In Figure 5, since the parameters of raindrop size distribution are variable during the rain process, the phase shift presents different values. The rain rates computed from most of the samples are less than 10 mm·h⁻¹, and the corresponding phase shift is smaller. While the phase shift becomes larger at high rain rates. Also, it can be easily seen that no matter the type of the (real) rain event, the polarimetric propagation parameters K_HH, K_VV, and K_DP all have a notable positive correlation with rain rate. Compared with Figure 1, the values of K_HH, K_VV, and K_DP are all included in the ranges of the results in Figure 1, respectively. Obviously, their values are not the same under different rain types. Especially for K_VV and K_DP, it seems that K_VV is the smallest and K_DP is the largest under cumuliform rain. This is caused by the fact that more large-diameter raindrops occur in cumuliform rain and the maximum diameter of raindrops is 7.5–9.5 mm, while in stratiform rain and mixed clouds rain they are 3.25–4.25 mm and 4.25–4.75 mm, respectively [41].

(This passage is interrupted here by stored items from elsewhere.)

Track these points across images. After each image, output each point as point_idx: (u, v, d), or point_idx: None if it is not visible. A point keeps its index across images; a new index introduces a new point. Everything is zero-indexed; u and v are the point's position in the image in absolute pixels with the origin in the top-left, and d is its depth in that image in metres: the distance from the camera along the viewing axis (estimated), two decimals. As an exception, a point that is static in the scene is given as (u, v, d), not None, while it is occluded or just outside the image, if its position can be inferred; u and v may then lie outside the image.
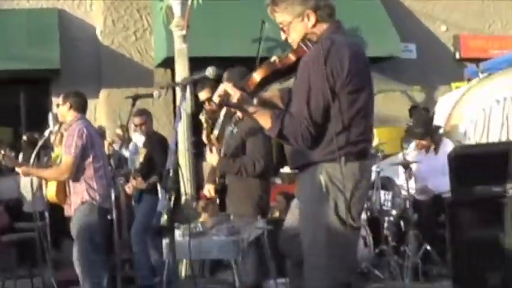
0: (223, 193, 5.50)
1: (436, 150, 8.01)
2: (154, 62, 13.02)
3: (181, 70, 10.45)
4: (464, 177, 5.81)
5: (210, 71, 3.48)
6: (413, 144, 8.36)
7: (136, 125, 8.55)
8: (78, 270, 6.07)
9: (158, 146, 8.22)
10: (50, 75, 12.60)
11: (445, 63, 14.90)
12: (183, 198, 9.79)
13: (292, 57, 3.57)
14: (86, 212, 6.03)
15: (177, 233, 4.06)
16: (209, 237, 4.38)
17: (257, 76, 3.54)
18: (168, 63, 11.93)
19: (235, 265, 4.89)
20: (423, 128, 8.08)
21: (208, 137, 5.45)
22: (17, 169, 6.37)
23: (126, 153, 9.58)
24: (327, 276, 3.51)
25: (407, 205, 7.42)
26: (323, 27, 3.59)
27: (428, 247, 7.18)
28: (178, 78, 10.41)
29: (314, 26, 3.59)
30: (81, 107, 6.30)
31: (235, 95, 3.44)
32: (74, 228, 6.09)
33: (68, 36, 12.71)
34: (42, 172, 6.47)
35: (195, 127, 9.92)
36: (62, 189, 6.24)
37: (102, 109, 12.74)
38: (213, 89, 7.98)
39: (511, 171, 5.60)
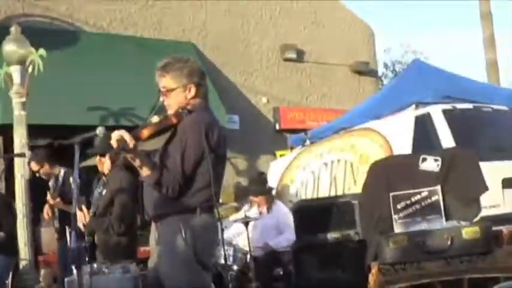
0: (92, 249, 5.86)
1: (268, 209, 8.72)
2: (-12, 128, 12.83)
3: (20, 137, 10.53)
4: (305, 226, 6.62)
5: (100, 130, 3.95)
6: (247, 205, 9.05)
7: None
8: None
9: (4, 207, 8.39)
10: None
11: (266, 134, 15.83)
12: (22, 263, 9.89)
13: (173, 120, 4.14)
14: None
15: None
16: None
17: (146, 132, 4.04)
18: (3, 130, 11.88)
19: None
20: (257, 186, 8.84)
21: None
22: None
23: None
24: None
25: (248, 260, 8.02)
26: (198, 101, 4.26)
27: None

The results calculated from these cases of real rain conditions demonstrate that the polarimetric propagation parameters K_HH, K_VV, and K_DP are still sensitive to rain rate and have the possibility to estimate rain rate using realistic raindrop size distribution. In order to get more accurate phase shift processing, the detailed information of raindrop size distribution is required in experiments.

4. Conclusions

This paper has researched the theoretical feasibility of estimating rain rate based on the polarimetric propagation parameters of GNSS signals. Three theoretical models were set up that between co-polar phase shift K_HH, K_VV, specific differential phase shift K_DP, and rain rate R, respectively. The models, K_HH-R, K_VV-R, and K_DP-R, were simulated based upon assuming specific ranges of three parameters of Gamma raindrop size distribution and empirical nonlinear shape-size relation of raindrops. The results indicate that they all have the possibility to monitor rain rate. We also compared the results by T-matrix with those by Rayleigh Scattering Approximation, finding that they are very close to each other.

Additionally, some influencing factors, such as the shape of raindrops, frequency, and elevation angle have been considered and their sensitivity has been studied. It was found that the shape of raindrops and frequency of GNSS signals both have effect on the K_HH-R, K_VV-R, and K_DP-R relationships, while the elevation angle only affects the K_VV-R and K_DP-R relationships. In order to get a larger phase shift, the use of a lower elevation angle and higher frequency L1 or B1 are suggested for future experiments. Moreover, the phase shift has been discussed based on realistic Gamma distribution under three different rain types, and the results also show the feasibility of this method. To reduce errors, the microscopic characteristics of rain, such as the shape of raindrops and raindrop size distribution should be obtained during a precipitation event.

It is quite new to use phase shift to estimate rain rate, which extends the application direction of GNSS signals and provides a new method for the area, real time, and passive measurement of rain rate. Certainly, there are some issues that need to be studied further. However, there is no need to worry about the detectability of phase shift because there are multi-frequency receivers with GPS/Beidou compatibility, which can measure the carrier phase of GPS and Beidou satellites precisely to millimeters [42,43,44]. However, since an antenna is required to receive horizontal and vertical components of GNSS signals respectively, a dual-polarized antenna should be designed. Then, field campaigns are necessary to examine its validity.